Se è abbastanza naturale l’occhieggiare della figura di Giobbe che è il referente tradizionale sul tema, più decisiva e incisiva è l’entrata in scena del Discorso della Montagna, aperto da Cristo con la sequenza delle Beatitudini, la prima delle quali suona: «Beati i poveri di spirito perché di essi è il regno dei cieli». L’incontro con quell’umanità dolente, celebrata da Gesù in tal modo, qualunque sia l’interpretazione della frase, fa sì che Ormea senta vibrare dentro di sé un sentimento cristiano radicale, quello dell’amore che non conosce confini né ripulse, come attestano coloro che operano al Cottolengo, a prima vista attori sconcertanti nella loro carità agli occhi del freddo scrutatore di schede elettorali.

Il paradosso è proprio celato in quella «ultima città dell’imperfezione» che ha però una sua sorprendente «ora perfetta». Essa lietamente si svela a Ormea e rende quella cittadella di poveri e miseri la Città più alta e ideale.

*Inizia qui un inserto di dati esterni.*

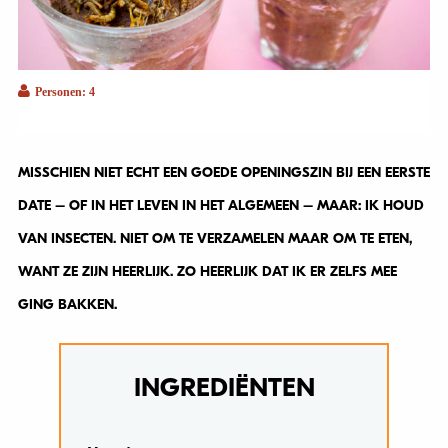
Personen: 4
MISSCHIEN NIET ECHT EEN GOEDE OPENINGSZIN BIJ EEN EERSTE
DATE – OF IN HET LEVEN IN HET ALGEMEEN – MAAR: IK HOUD
VAN INSECTEN. NIET OM TE VERZAMELEN MAAR OM TE ETEN,
WANT ZE ZIJN HEERLIJK. ZO HEERLIJK DAT IK ER ZELFS MEE
GING BAKKEN.
INGREDIËNTEN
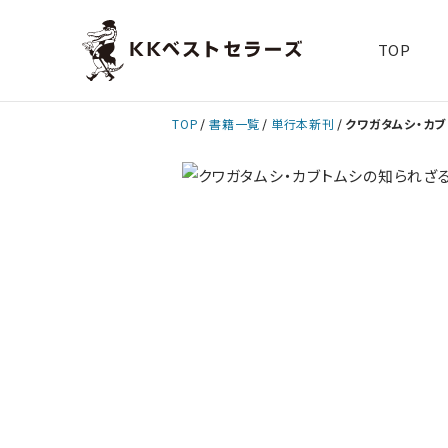
TOP
TOP
書籍一覧
単行本新刊
クワガタムシ・カ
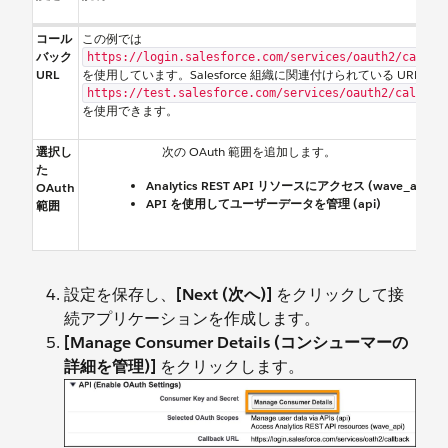
コール
この例では
バック
https://login.salesforce.com/services/oauth2/callba
URL
を使用しています。Salesforce 組織に関連付けられている URL (例:
https://test.salesforce.com/services/oauth2/callbac
を使用できます。
選択し
次の OAuth 範囲を追加します。
た
Analytics REST API リソースにアクセス (wave_api)
OAuth
API を使用してユーザーデータを管理 (api)
範囲
設定を保存し、
[Next (次へ)]
をクリックして接
続アプリケーションを作成します。
[Manage Consumer Details (コンシューマーの
詳細を管理)]
をクリックします。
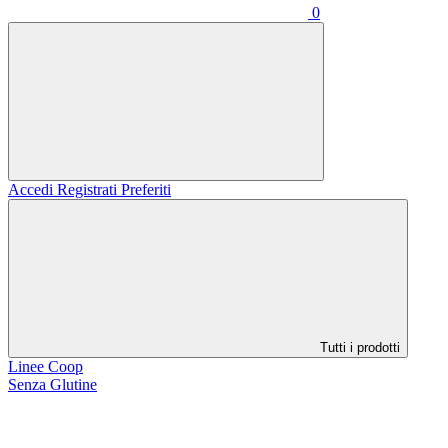
0
Accedi
Registrati
Preferiti
Tutti i prodotti
Linee Coop
Senza Glutine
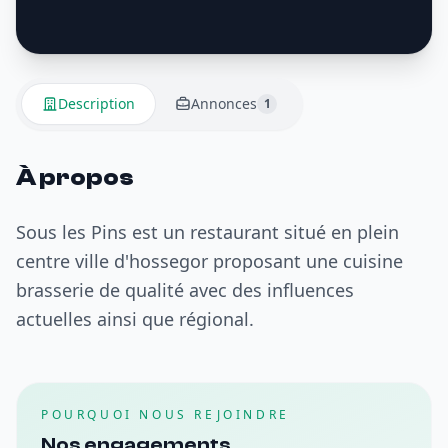
Description
Annonces
1
À propos
Sous les Pins est un restaurant situé en plein
centre ville d'hossegor proposant une cuisine
brasserie de qualité avec des influences
actuelles ainsi que régional.
POURQUOI NOUS REJOINDRE
Nos engagements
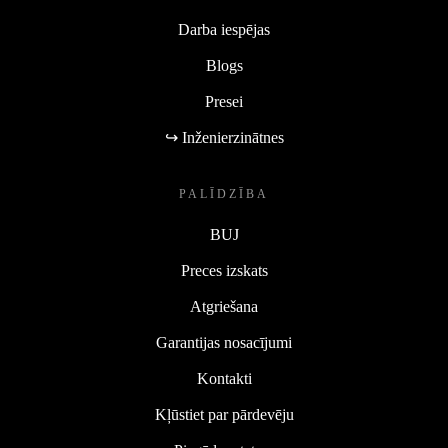
Darba iespējas
Blogs
Presei
↪ Inženierzinātnes
PALĪDZĪBA
BUJ
Preces izskats
Atgriešana
Garantijas nosacījumi
Kontakti
Kļūstiet par pārdevēju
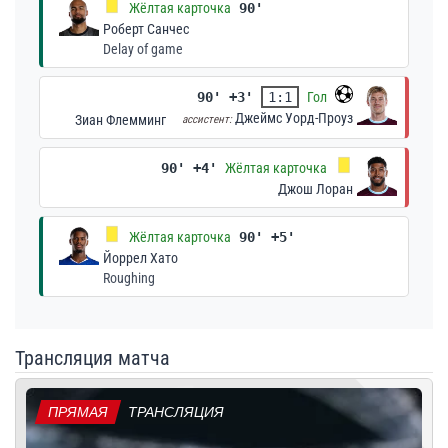
Жёлтая карточка
90'
Роберт Санчес
Delay of game
90' +3'
1:1
Гол
Джеймс Уорд-Проуз
Зиан Флемминг
ассистент:
90' +4'
Жёлтая карточка
Джош Лоран
Жёлтая карточка
90' +5'
Йоррел Хато
Roughing
Трансляция матча
ПРЯМАЯ
ТРАНСЛЯЦИЯ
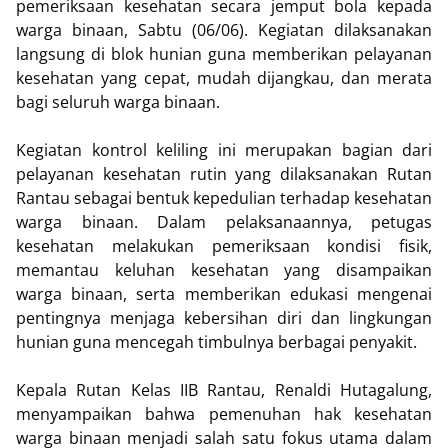
pemeriksaan kesehatan secara jemput bola kepada
warga binaan, Sabtu (06/06). Kegiatan dilaksanakan
langsung di blok hunian guna memberikan pelayanan
kesehatan yang cepat, mudah dijangkau, dan merata
bagi seluruh warga binaan.
Kegiatan kontrol keliling ini merupakan bagian dari
pelayanan kesehatan rutin yang dilaksanakan Rutan
Rantau sebagai bentuk kepedulian terhadap kesehatan
warga binaan. Dalam pelaksanaannya, petugas
kesehatan melakukan pemeriksaan kondisi fisik,
memantau keluhan kesehatan yang disampaikan
warga binaan, serta memberikan edukasi mengenai
pentingnya menjaga kebersihan diri dan lingkungan
hunian guna mencegah timbulnya berbagai penyakit.
Kepala Rutan Kelas IIB Rantau, Renaldi Hutagalung,
menyampaikan bahwa pemenuhan hak kesehatan
warga binaan menjadi salah satu fokus utama dalam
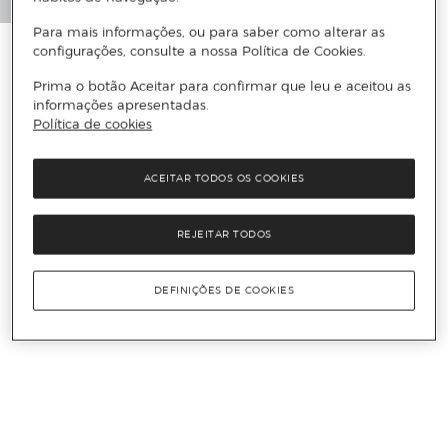
Para mais informações, ou para saber como alterar as
configurações, consulte a nossa Política de Cookies.
Prima o botão Aceitar para confirmar que leu e aceitou as
informações apresentadas.
Política de cookies
ACEITAR TODOS OS COOKIES
REJEITAR TODOS
DEFINIÇÕES DE COOKIES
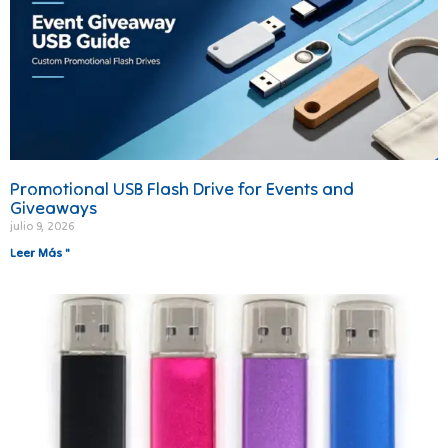
Promotional USB Flash Drive for Events and
Giveaways
julio 9, 2026
Leer Más "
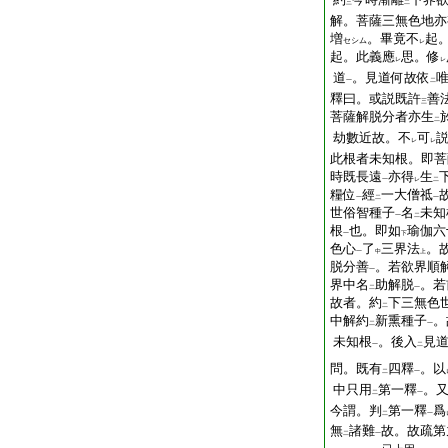
三
二
解。菩薩三無色地亦
増
。畢竟不
起
セシム
レ
起。此義應
思。修
レ
レ
道
。見道何故依
一
二
釋曰。或説既許
善
三
菩薩解脱分者亦生
二
劫數近故。不
可
レ
レ
此根者未知根。即菩
時既長遠
亦得
生
一
レ
二
糧位
經
一大僧祗
一
二
一
世俗智種子
名
未知
一
二
根
也。即如
瑜伽六
一
下
色心
了
三界法
。
一
中
上
脱分善
。若欲界順
一
界中名
助解脱
。若
二
一
故者。約
下三無色
二
中解約
新熏種子
。
二
一
未知根
。後入
見
一
二
問。既有
四釋
。以
二
一
中只用
第一釋
。
二
一
今謂。判
第一釋
爲
二
一
無
諸難
故。故疏第
二
一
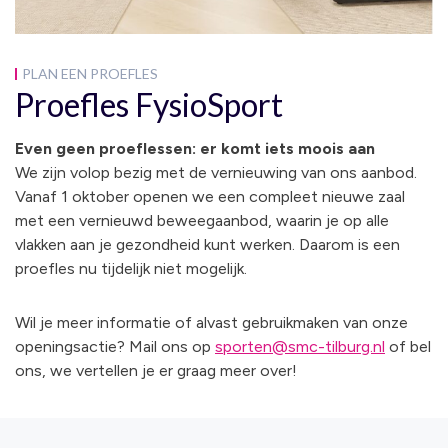
PLAN EEN PROEFLES
Proefles FysioSport
Even geen proeflessen: er komt iets moois aan
We zijn volop bezig met de vernieuwing van ons aanbod.
Vanaf 1 oktober openen we een compleet nieuwe zaal
met een vernieuwd beweegaanbod, waarin je op alle
vlakken aan je gezondheid kunt werken. Daarom is een
proefles nu tijdelijk niet mogelijk.
Wil je meer informatie of alvast gebruikmaken van onze
openingsactie? Mail ons op
sporten@smc-tilburg.nl
of bel
ons, we vertellen je er graag meer over!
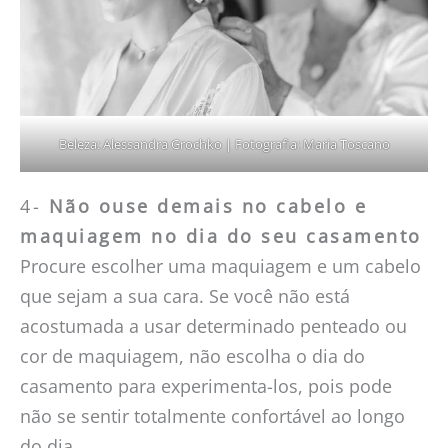
Beleza: Alessandra Grochko | Fotografia: Maria Toscano
4-
Não ouse demais no cabelo e
maquiagem no dia do seu casamento
Procure escolher uma maquiagem e um cabelo
que sejam a sua cara. Se você não está
acostumada a usar determinado penteado ou
cor de maquiagem, não escolha o dia do
casamento para experimenta-los, pois pode
não se sentir totalmente confortável ao longo
do dia.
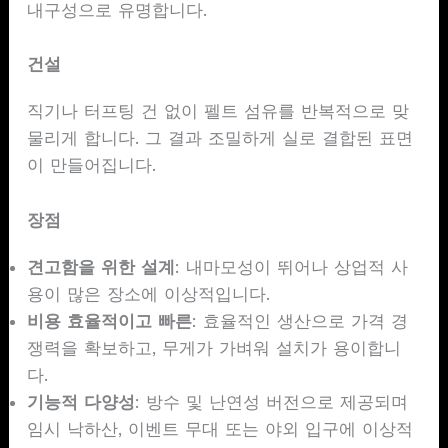
내구성으로 유명합니다.
건설
직기나 터프팅 건 없이 펠트 섬유를 반복적으로 맞
물리게 합니다. 그 결과 조밀하게 실로 결합된 표면
이 만들어집니다.
장점
견고함을 위한 설계
: 내마모성이 뛰어나 상업적 사
용이 많은 장소에 이상적입니다.
비용 효율적이고 빠른
: 효율적인 생산으로 가격 경
쟁력을 확보하고, 무게가 가벼워 설치가 용이합니
다.
기능적 다양성
: 방수 및 난연성 버전으로 제공되며
임시 낙하산, 이벤트 무대 또는 야외 입구에 이상적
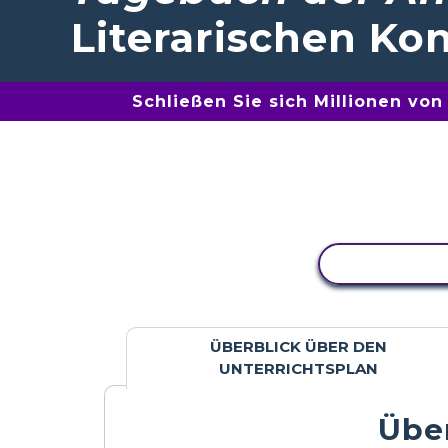
Literarischen Kon
Schließen Sie sich Millionen vo
AKTIVITÄT
ÜBERBLICK ÜBER DEN
UNTERRICHTSPLAN
Über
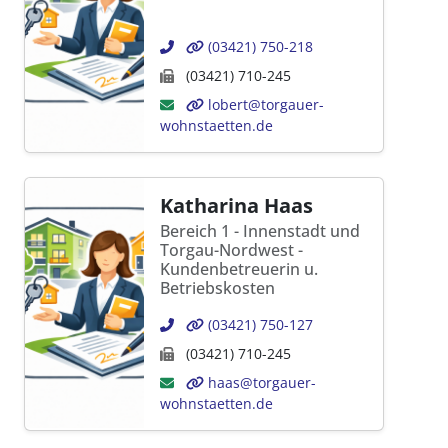
(03421) 750-218
(03421) 710-245
lobert@torgauer-
wohnstaetten.de
Katharina Haas
Bereich 1 - Innenstadt und
Torgau-Nordwest -
Kundenbetreuerin u.
Betriebskosten
(03421) 750-127
(03421) 710-245
haas@torgauer-
wohnstaetten.de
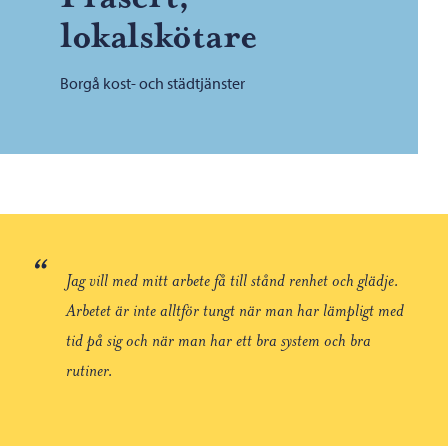
lokalskötare
Borgå kost- och städtjänster
“
Jag vill med mitt arbete få till stånd renhet och glädje.
Arbetet är inte alltför tungt när man har lämpligt med
tid på sig och när man har ett bra system och bra
rutiner.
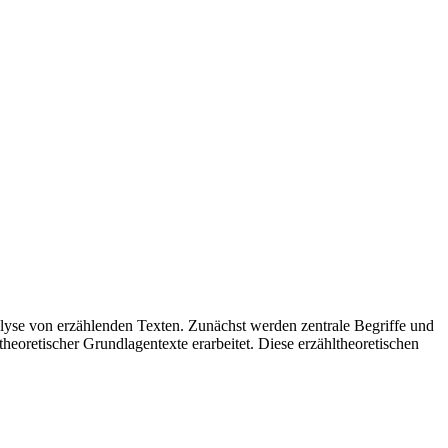
lyse von erzählenden Texten. Zunächst werden zentrale Begriffe und
eoretischer Grundlagentexte erarbeitet. Diese erzähltheoretischen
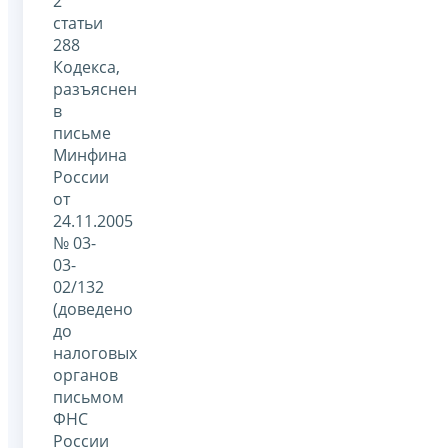
2
статьи
288
Кодекса,
разъяснен
в
письме
Минфина
России
от
24.11.2005
№ 03-
03-
02/132
(доведено
до
налоговых
органов
письмом
ФНС
России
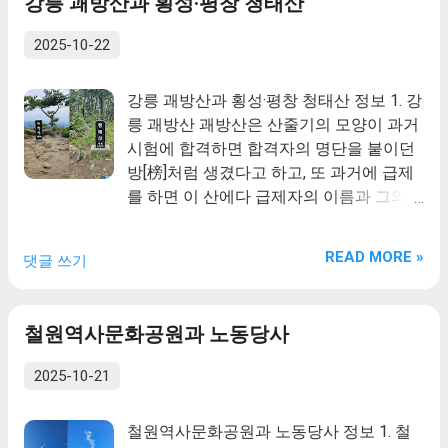
강릉 괘방산과 횡성·평창 청태산
2025-10-22
강릉 괘방산과 횡성·평창 청태산 정보 1. 강
릉 괘방산 괘방산은 산줄기의 모양이 과거
시험에 합격하면 합격자의 명단을 붙이던
방[榜]처럼 생겼다고 하고, 또 과거에 급제
를 하면 이 산에다 급제자의 이름과 그의
아버지 이름을 쓴 커다란 두루마기를 걸어
놓았다고 하여 생긴 이름이다. 예전에 선비
READ MORE »
댓글 쓰기
들이 과거시험을 보기위해 등명낙가사에
서 공부를 했는데, 그 때 새벽에 괘방산에
올라가 바다에서 떠오르는 태양을 보며 과
철원역사문화공원과 노동당사
거급제를 기원했다고 한다. 강릉에는 이 괘
방산이 있어 과거에 급제한 사람이 많이 나
2025-10-21
왔다고 한다. 2. 횡성·평창 청태산 청태산
(靑太山)은 강원도의 횡성군과 평창군의
철원역사문화공원과 노동당사 정보 1. 철
경계지역으로 해발1,200m인 청태산을 주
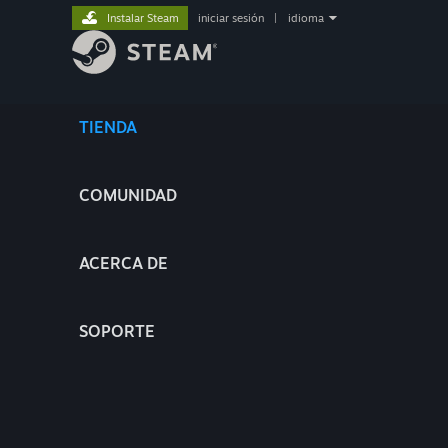
Instalar Steam
iniciar sesión
|
idioma
TIENDA
COMUNIDAD
ACERCA DE
SOPORTE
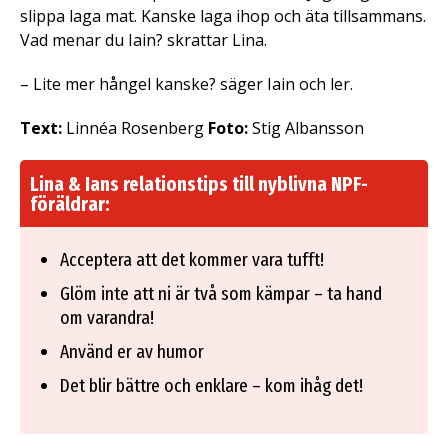
slippa laga mat. Kanske laga ihop och äta tillsammans.
Vad menar du Iain? skrattar Lina.
– Lite mer hångel kanske? säger Iain och ler.
Text:
Linnéa Rosenberg
Foto:
Stig Albansson
Lina & Ians relationstips till nyblivna NPF-
föräldrar:
Acceptera att det kommer vara tufft!
Glöm inte att ni är två som kämpar – ta hand
om varandra!
Använd er av humor
Det blir bättre och enklare – kom ihåg det!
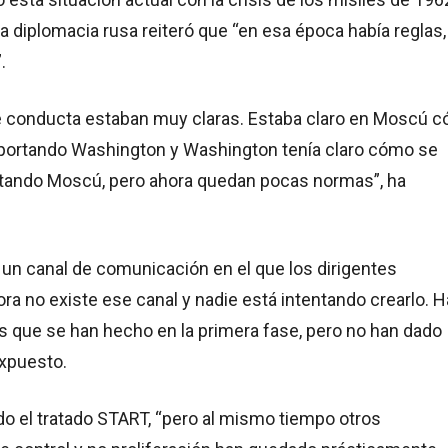
 la diplomacia rusa reiteró que “en esa época había reglas,
.
 conducta estaban muy claras. Estaba claro en Moscú 
ortando Washington y Washington tenía claro cómo se
ando Moscú, pero ahora quedan pocas normas”, ha
 un canal de comunicación en el que los dirigentes
ora no existe ese canal y nadie está intentando crearlo. 
s que se han hecho en la primera fase, pero no han dado
expuesto.
do el tratado START, “pero al mismo tiempo otros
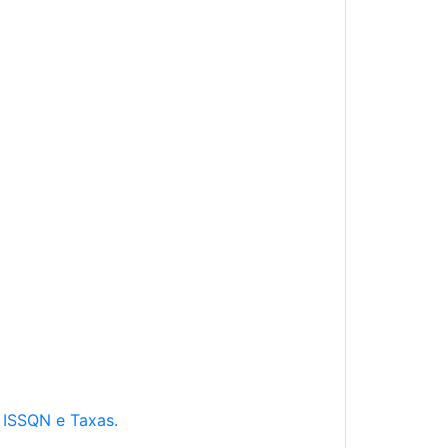
e ISSQN e Taxas.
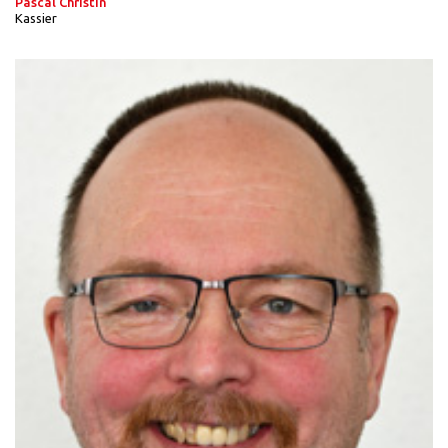
Pascal Christin
Kassier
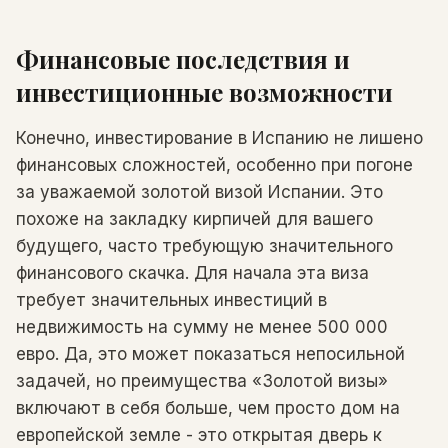
Финансовые последствия и
инвестиционные возможности
Конечно, инвестирование в Испанию не лишено
финансовых сложностей, особенно при погоне
за уважаемой золотой визой Испании. Это
похоже на закладку кирпичей для вашего
будущего, часто требующую значительного
финансового скачка. Для начала эта виза
требует значительных инвестиций в
недвижимость на сумму не менее 500 000
евро. Да, это может показаться непосильной
задачей, но преимущества «Золотой визы»
включают в себя больше, чем просто дом на
европейской земле - это открытая дверь к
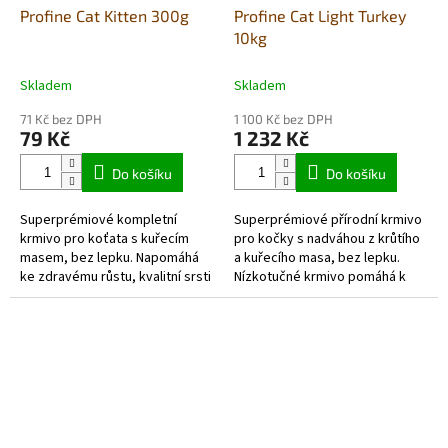
Profine Cat Kitten 300g
Profine Cat Light Turkey
10kg
Skladem
Skladem
71 Kč bez DPH
1 100 Kč bez DPH
79 Kč
1 232 Kč
Do košíku
Do košíku
Superprémiové kompletní
Superprémiové přírodní krmivo
krmivo pro koťata s kuřecím
pro kočky s nadváhou z krůtího
masem, bez lepku. Napomáhá
a kuřecího masa, bez lepku.
ke zdravému růstu, kvalitní srsti
Nízkotučné krmivo pomáhá k
a kůži a podporuje imunitu.
hubnutí a podporuje trávení.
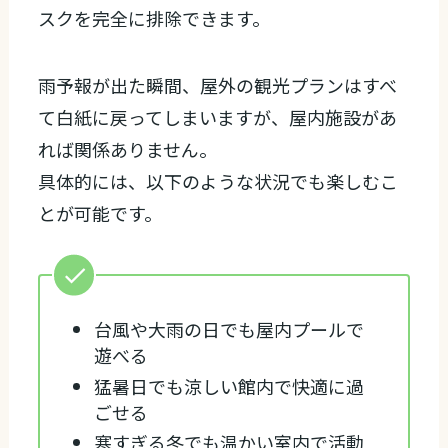
スクを完全に排除できます。
雨予報が出た瞬間、屋外の観光プランはすべ
て白紙に戻ってしまいますが、屋内施設があ
れば関係ありません。
具体的には、以下のような状況でも楽しむこ
とが可能です。
台風や大雨の日でも屋内プールで
遊べる
猛暑日でも涼しい館内で快適に過
ごせる
寒すぎる冬でも温かい室内で活動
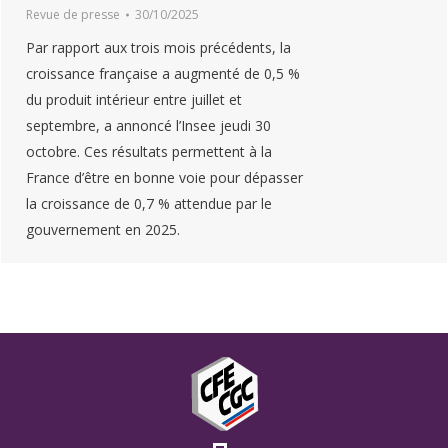
Revue de presse
30/10/2025
Par rapport aux trois mois précédents, la
croissance française a augmenté de 0,5 %
du produit intérieur entre juillet et
septembre, a annoncé l’Insee jeudi 30
octobre. Ces résultats permettent à la
France d’être en bonne voie pour dépasser
la croissance de 0,7 % attendue par le
gouvernement en 2025.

Significativa è una frase di quel testo calviniano, opera importante perché segna anche un trapasso nella biografia stessa dello scrittore, che sta lasciando alle spalle il suo impegno politico gradualmente per una nuova stagione di attività sociale e letteraria: «L’umano arriva dove arriva l’amore; non ha confini se non quelli che gli diamo». Siamo ormai nel territorio evangelico ove lo stesso precetto dell’«Ama il prossimo come te stesso» è travalicato dalla nuova radicale declinazione operata da Cristo: «Nessuno ha un amore più grande di questo: dare la vita per la persona che si ama» (Giovanni 15,13).

Una curiosa nota a margine. Mario Barenghi, che è stato uno dei curatori dei Meridiani calviniani Mondadori, nel suo saggio su Calvino pubblicato nel 2009 dal Mulino, segnalava un probabile sottinteso cristiano nel cognome stesso dello scrutatore: Ormea è l’anagramma di «Amore»!